Looking through all the shit songs I've written, I've learned that at least, hopefully, they could have corrupted youth. That's what I got into this waste of time for, corrupting the youth. Knowing what I have to offer, I probably couldn't have made them start chanting and offing themselves, much to the detriment of the genepool, but I bet I could have at least gotten them to start having the violent sex. Like, the kind that's too violent for fertilization of an ovum. That's a small comfort that I hold close to myself on those dark chilly nights, slitting my wrists and drinking heavily and then passing out and healing before I can be bothered to bleed to death.
7.17.2007
eMusic
** One track on compilation album found.
Search: Bad Religion
** All albums except the one you're looking for (Recipe For Hate) found.
Search: Neko Case
** You already bought all these albums, please notch up your pretension meter.

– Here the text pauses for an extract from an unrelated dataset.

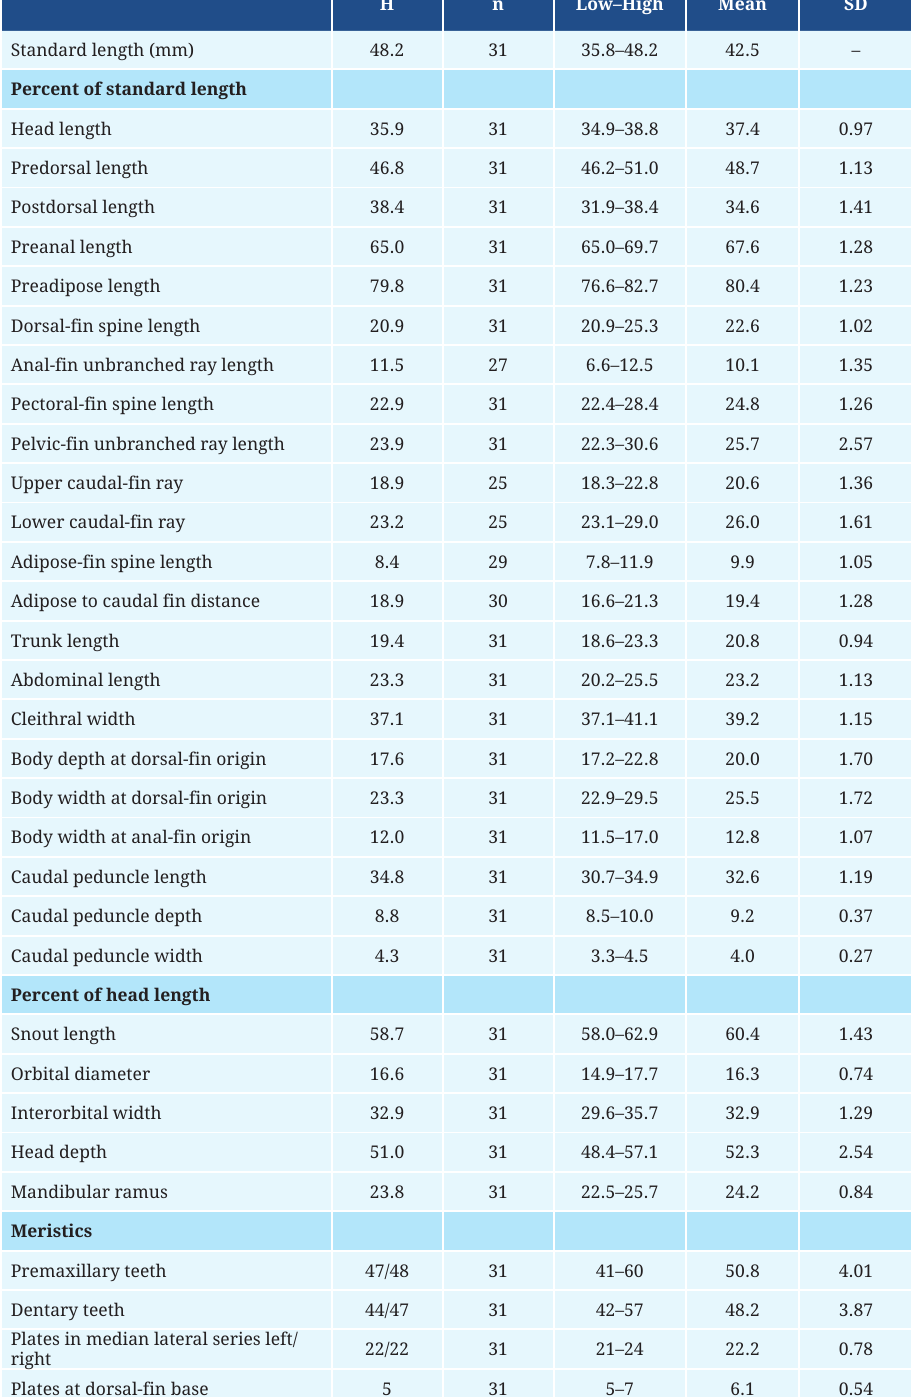
TABLE 1 | Morphometric and meristic data of Pareiorhaphis pumila . Values are given as percent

Search: Annoying Repetitive Emopop
** Ten billion records found.
[Click one at random]
Sample review, run through the satire filter:
***** ZOMG! by ICutMyself
This band is the epitome of feeling. Listen to the raw power of the whining. If you say this band sucks u have no taste so go fuck urself
________
Or the following. I've done you the favor of italicizing the fnords:
** This band used to be good but sucks by HeardFirstFiveSeconds
They used to be awesome but Emo McPoppyPants stopped doing heroin. I suggest you move on and listen to their double-bootlegged 1978 concert album, "Yay I Hurt". There was an evocation of haunting melody in their dynamic power ballads. Their core repertoire has since been hurt when an argument threatened to split up the band, a rivalry between frontman Emo and bassist Fibber Michelob.
_________
Wash, rinse, repeat. Gawsh. I certainly understand the obsessive need to detail the history of anything I'm well acquainted with, but band histories are almost always the same. You could write a flowchart.